◆ **What the exercise asks**
Copy all lines below exactly as written. Leave pictures out.

◆ **Exercise data**

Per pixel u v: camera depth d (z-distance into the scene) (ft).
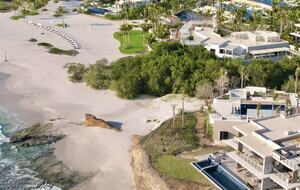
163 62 504.02
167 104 458.09
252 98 391.65
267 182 284.00
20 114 458.50
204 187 298.35
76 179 350.64
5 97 497.87
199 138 369.50
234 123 356.38
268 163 280.92
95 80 510.17
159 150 350.02
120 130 414.62
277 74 488.85
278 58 561.84
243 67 479.82
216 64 493.36
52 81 537.65
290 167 269.64
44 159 378.73
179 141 363.76
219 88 460.55
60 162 373.20
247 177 301.02
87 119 431.02
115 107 464.24
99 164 367.04
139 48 654.94
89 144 395.14
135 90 483.51
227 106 382.63
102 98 486.38
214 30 637.71
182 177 311.47
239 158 299.38
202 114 414.00
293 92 456.04
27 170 366.43
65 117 447.83
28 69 579.48
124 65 527.40
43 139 407.44
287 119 322.34
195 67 500.74
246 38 596.29
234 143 309.22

◆ **Written solution**
Per pixel u v: camera depth d (z-distance into the scene) (ft).
163 62 504.02
167 104 458.09
252 98 391.65
267 182 284.00
20 114 458.50
204 187 298.35
76 179 350.64
5 97 497.87
199 138 369.50
234 123 356.38
268 163 280.92
95 80 510.17
159 150 350.02
120 130 414.62
277 74 488.85
278 58 561.84
243 67 479.82
216 64 493.36
52 81 537.65
290 167 269.64
44 159 378.73
179 141 363.76
219 88 460.55
60 162 373.20
247 177 301.02
87 119 431.02
115 107 464.24
99 164 367.04
139 48 654.94
89 144 395.14
135 90 483.51
227 106 382.63
102 98 486.38
214 30 637.71
182 177 311.47
239 158 299.38
202 114 414.00
293 92 456.04
27 170 366.43
65 117 447.83
28 69 579.48
124 65 527.40
43 139 407.44
287 119 322.34
195 67 500.74
246 38 596.29
234 143 309.22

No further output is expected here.